* **Provided data**:
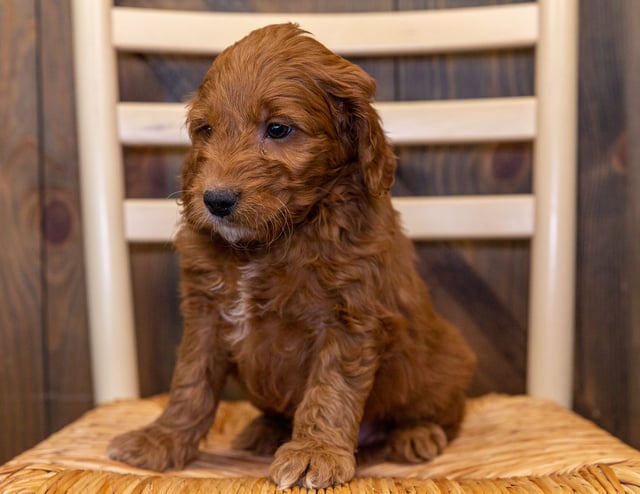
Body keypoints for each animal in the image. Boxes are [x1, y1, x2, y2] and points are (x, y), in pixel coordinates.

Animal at [107, 24, 476, 490]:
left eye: (278, 129)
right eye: (205, 129)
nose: (215, 200)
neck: (272, 240)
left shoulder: (349, 316)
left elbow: (328, 390)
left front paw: (314, 452)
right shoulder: (205, 314)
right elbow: (190, 382)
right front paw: (162, 439)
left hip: (445, 359)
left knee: (446, 410)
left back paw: (417, 433)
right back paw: (265, 429)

* **Exercise brief**:
If a line in the listing contains "right", it counts. Say how many lines count, with no other words.

* **Solution for this exercise**:
5